I notice that the say it snapshots videos is to run ffmpeg multiple
times on each file (presumably once for each snapshot frame). I'd
sure like to find a more efficient way of doing that.
--
Robert Krawitz <***@alum.mit.edu>

*** MIT Engineers A Proud Tradition http://mitathletics.com ***
Member of the League for Programming Freedom -- http://ProgFree.org
Project lead for Gutenprint -- http://gimp-print.sourceforge.net

"Linux doesn't dictate how I work, I dictate how Linux works."
--Eric Crampton
Robert Krawitz
2018-05-13 21:56:24 UTC
Permalink
Please hold off on merging my latest performance patch pending some
more testing.

A couple more observations:

1) I'm getting a lot of messages like this:

libkdcraw: Preview data size: 1001124
libkdcraw: Using embedded RAW preview extraction
libkdcraw: Failed to load embedded RAW preview
QObject::killTimer: Timers cannot be stopped from another thread
QObject::startTimer: Timers cannot be started from another thread
libkdcraw: Failed to load embedded RAW preview
QObject::killTimer: Timers cannot be stopped from another thread
QObject::startTimer: Timers cannot be started from another thread
libkdcraw: Failed to load embedded RAW preview
QObject::killTimer: Timers cannot be stopped from another thread
QObject::startTimer: Timers cannot be started from another thread
libkdcraw: Failed to load embedded RAW preview
QObject::killTimer: Timers cannot be stopped from another thread
QObject::startTimer: Timers cannot be started from another thread
libkdcraw: Failed to load embedded RAW preview
QObject::killTimer: Timers cannot be stopped from another thread
QObject::startTimer: Timers cannot be started from another thread

The libkdcraw messages are presumably from trying and failing to load
the images as RAW. The other messages look like they're some kind of
bug in how kpa (or libQt itself) is using QThreads.

◆ **DATASET ENTRIES**:
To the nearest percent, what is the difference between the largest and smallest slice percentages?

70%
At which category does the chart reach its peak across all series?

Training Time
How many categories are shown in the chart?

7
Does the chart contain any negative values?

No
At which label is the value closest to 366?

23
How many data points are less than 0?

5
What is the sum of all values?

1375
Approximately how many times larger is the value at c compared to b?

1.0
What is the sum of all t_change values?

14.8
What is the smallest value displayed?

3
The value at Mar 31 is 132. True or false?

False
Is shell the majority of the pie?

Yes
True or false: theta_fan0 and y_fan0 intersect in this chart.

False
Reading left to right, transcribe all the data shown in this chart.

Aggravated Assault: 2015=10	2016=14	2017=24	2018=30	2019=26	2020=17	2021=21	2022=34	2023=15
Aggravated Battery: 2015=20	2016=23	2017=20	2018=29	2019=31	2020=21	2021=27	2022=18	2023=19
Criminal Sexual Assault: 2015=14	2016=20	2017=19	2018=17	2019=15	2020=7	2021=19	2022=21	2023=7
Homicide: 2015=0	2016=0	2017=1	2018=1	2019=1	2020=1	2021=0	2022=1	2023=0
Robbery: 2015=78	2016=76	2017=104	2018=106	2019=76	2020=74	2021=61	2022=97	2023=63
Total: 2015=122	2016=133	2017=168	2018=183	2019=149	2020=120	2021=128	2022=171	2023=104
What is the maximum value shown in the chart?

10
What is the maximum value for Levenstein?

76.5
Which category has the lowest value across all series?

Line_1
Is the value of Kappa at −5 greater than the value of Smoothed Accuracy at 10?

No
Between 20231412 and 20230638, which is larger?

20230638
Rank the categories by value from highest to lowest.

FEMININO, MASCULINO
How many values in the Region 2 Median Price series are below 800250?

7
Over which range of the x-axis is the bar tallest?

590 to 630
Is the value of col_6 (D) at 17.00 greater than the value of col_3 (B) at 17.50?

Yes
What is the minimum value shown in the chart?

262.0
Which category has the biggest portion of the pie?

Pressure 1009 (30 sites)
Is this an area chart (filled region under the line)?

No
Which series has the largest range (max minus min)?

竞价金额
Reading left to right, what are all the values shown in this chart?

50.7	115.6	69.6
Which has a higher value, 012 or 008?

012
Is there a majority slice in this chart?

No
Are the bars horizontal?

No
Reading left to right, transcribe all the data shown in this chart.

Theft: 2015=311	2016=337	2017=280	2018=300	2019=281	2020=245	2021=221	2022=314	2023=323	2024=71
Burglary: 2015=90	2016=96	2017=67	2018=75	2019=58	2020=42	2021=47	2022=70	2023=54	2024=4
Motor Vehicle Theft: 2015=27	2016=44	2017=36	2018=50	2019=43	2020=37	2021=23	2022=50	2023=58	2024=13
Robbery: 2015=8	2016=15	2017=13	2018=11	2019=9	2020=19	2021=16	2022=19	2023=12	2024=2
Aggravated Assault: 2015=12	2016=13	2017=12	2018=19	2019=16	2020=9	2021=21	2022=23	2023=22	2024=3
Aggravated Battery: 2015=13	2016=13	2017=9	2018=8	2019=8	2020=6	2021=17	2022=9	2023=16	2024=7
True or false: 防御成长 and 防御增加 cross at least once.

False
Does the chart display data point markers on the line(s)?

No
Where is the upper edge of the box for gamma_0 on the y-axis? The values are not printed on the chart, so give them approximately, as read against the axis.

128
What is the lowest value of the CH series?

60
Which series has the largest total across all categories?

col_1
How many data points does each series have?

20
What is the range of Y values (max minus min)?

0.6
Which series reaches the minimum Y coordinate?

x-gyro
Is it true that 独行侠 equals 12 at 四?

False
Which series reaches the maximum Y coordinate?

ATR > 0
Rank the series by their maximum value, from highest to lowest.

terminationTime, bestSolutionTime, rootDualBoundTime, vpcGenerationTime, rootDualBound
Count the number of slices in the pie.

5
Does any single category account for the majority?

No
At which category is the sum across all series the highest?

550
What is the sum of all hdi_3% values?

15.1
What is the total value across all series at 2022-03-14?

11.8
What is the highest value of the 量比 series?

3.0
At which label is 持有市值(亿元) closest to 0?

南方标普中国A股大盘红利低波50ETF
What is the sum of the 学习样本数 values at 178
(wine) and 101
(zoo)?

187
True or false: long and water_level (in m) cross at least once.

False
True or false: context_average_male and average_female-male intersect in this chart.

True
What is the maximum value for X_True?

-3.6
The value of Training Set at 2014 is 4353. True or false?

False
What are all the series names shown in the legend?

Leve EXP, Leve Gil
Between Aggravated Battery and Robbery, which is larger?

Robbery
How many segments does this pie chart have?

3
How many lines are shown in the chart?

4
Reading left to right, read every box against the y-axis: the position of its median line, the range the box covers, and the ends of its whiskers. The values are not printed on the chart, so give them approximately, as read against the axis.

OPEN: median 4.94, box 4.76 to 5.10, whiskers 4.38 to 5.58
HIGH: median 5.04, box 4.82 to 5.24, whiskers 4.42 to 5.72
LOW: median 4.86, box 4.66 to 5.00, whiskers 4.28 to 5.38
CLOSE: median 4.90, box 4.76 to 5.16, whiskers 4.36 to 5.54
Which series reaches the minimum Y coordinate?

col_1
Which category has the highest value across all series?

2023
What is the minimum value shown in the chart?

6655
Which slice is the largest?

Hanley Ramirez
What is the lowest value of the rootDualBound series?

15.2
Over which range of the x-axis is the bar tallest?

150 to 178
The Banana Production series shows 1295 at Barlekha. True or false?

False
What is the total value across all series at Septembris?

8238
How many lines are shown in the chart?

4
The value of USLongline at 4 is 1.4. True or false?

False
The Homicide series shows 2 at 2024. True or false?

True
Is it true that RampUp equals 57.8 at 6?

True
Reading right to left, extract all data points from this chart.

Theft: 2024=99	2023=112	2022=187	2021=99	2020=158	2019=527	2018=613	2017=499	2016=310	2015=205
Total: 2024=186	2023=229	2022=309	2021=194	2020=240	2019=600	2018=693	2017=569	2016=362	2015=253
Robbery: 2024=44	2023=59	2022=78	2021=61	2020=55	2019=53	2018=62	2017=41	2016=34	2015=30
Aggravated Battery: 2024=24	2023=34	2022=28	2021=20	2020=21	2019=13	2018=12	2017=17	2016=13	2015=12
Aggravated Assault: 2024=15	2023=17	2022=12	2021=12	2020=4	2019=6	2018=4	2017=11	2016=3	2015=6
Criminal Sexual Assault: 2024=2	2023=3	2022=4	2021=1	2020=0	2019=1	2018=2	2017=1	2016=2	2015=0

◆ **WHAT THIS TASK INVOLVES**:
Pick up the thread about the performance patch and the libkdcraw and QThread messages where it stops, and continue it.

◆ **RESULT OF THE EXERCISE**:
2) During image load, iostat 5 is showing 290 MB/sec and maybe 1100
IO/sec. From strace output, I'm seeing some 1 MB reads from one of
the subthreads (probably the scout thread, which I have set to read 1
MB blocks), but mostly 16K reads (most likely from the main thread).
If the scout thread is doing its work -- and the numbers suggest that
it's at least helping -- those 16K reads are being fetched from RAM,
but I'd still like to see it reading bigger chunks (which may make the
scout thread less necessary).

Turning off the scout thread (on the SSD) results in slightly faster
read times (possibly within margin of error), but much higher I/O
rates.

3) During image load, I'm also getting messages like this (I'm
guessing based on the patter that it's one for every RAW image):

Warning: Ignoring XMP information encoded in the Exif data.
--
Robert Krawitz <***@alum.mit.edu>

*** MIT Engineers A Proud Tradition http://mitathletics.com ***
Member of the League for Programming Freedom -- http://ProgFree.org
Project lead for Gutenprint -- http://gimp-print.sourceforge.net

"Linux doesn't dictate how I work, I dictate how Linux works."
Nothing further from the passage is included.